While digital contact tracing’s notional benefits seem to belong squarely in the realm of security theater (i.e., showing the public that Something Is Being Done), its potential for justifying intrusive surveillance remains intact. Two recent news items illustrate this dynamic. A small liberal arts college in Michigan is forcing its students to download a contact-tracing app (and apparently a security vulnerability-riddled one, at that) as a condition for being allowed on campus. Meanwhile, the delegates to the Republican National Convention reportedly are to wear “smart badges” (originally developed for tracking pallets) to record their movements through the convention venue in Charlotte. While higher education has long been a laboratory of choice for surveillance technology experimentation, I would have expected the libertarian wing of the GOP to kick up more of a fuss over this kind of intrusion.
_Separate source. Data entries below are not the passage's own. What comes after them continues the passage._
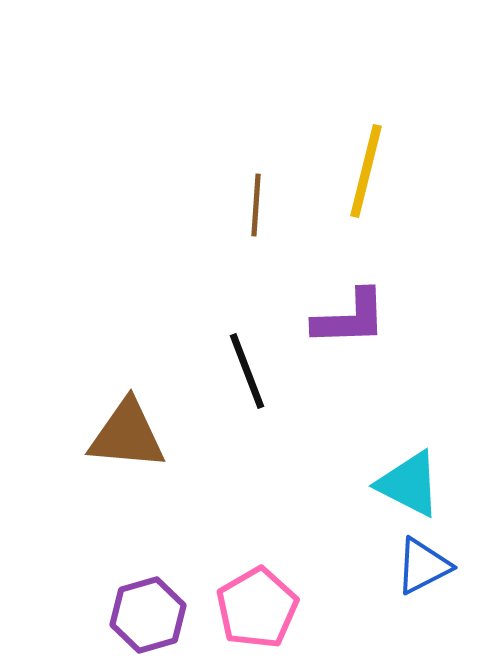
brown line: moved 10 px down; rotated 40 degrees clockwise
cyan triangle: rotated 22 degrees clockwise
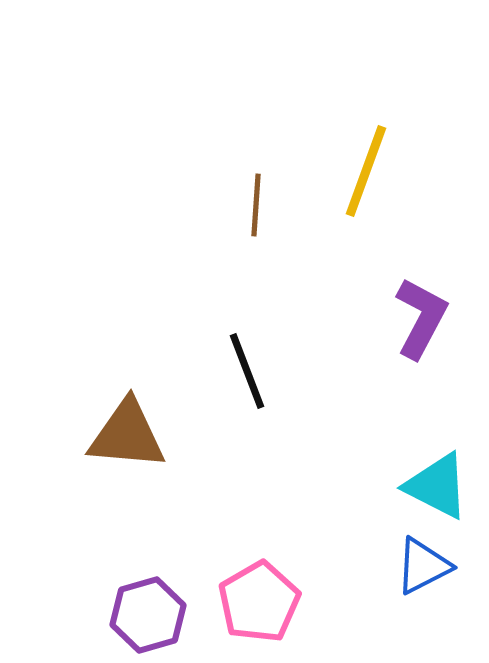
yellow line: rotated 6 degrees clockwise
purple L-shape: moved 71 px right; rotated 60 degrees counterclockwise
cyan triangle: moved 28 px right, 2 px down
pink pentagon: moved 2 px right, 6 px up
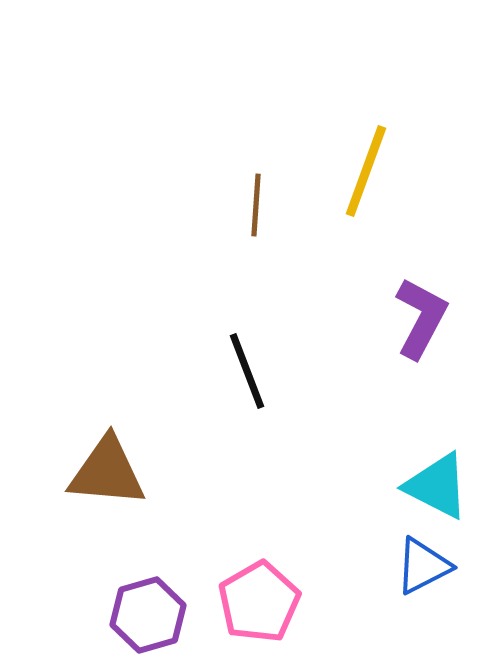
brown triangle: moved 20 px left, 37 px down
A couple of scholarly articles read today on cyberwarfare. The first, a long piece by James Shires in the Texas National Security Review, speaks to a long-term thread of interest for me, namely the (imperfect) mapping of real-world alliances with operations in the cyber domain: the UAE, Qatar, and Saudi Arabia, although strategic partners of the US in the Gulf region, nonetheless targeted Hack-and-leak (HLO) operations at the US.
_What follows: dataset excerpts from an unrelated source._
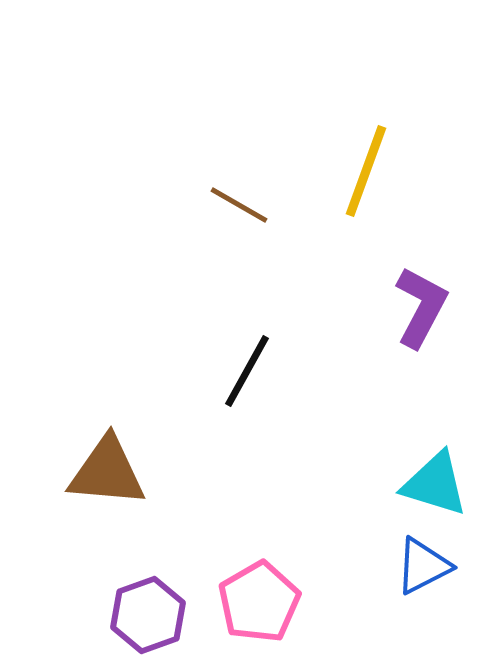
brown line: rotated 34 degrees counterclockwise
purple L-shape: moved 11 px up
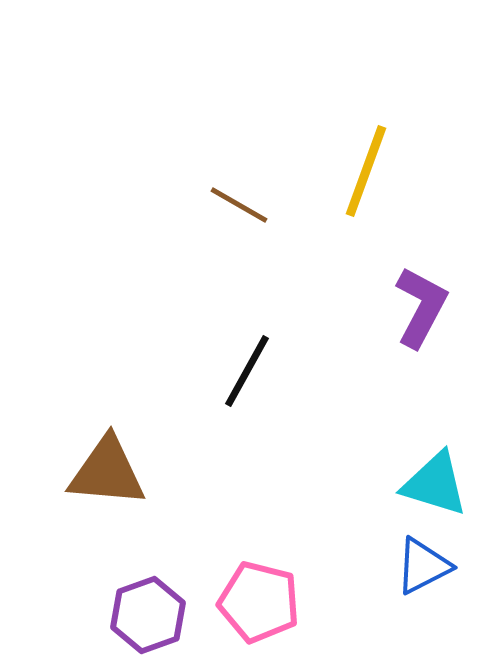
pink pentagon: rotated 28 degrees counterclockwise
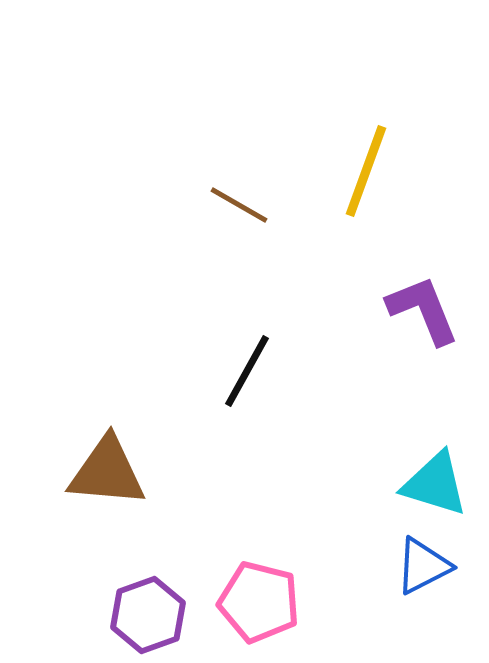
purple L-shape: moved 2 px right, 3 px down; rotated 50 degrees counterclockwise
Shires underscores the patina of authenticity that leaks hold, and does a good job of showing how HLOs connect them with Bruce Schneier’s concept of “organizational doxxing”. In describing these HLOs as “simulations of scandal “, he leverages theoretical understandings of the phenomenon such as that of Jean Baudrillard. Standards of truth emerge as a major object of manipulation, but the key stake is whether the public will focus on the hack or the leak as the essence of the story.
The second article, by Kristen Eichensehr at justsecurity.org, reflects on the technical and legal process of attribution of cyberattacks. It argues in favor of the creation of a norm of customary international law obliging States to provide evidence when they attribute acts of cyberwarfare to a State or non-State actor. How to guarantee the credibility of the evidence and of the entity providing it (whether a centralized international body, a government agency, or a think-tank, academic institution, or private company) remains somewhat vague under her proposal.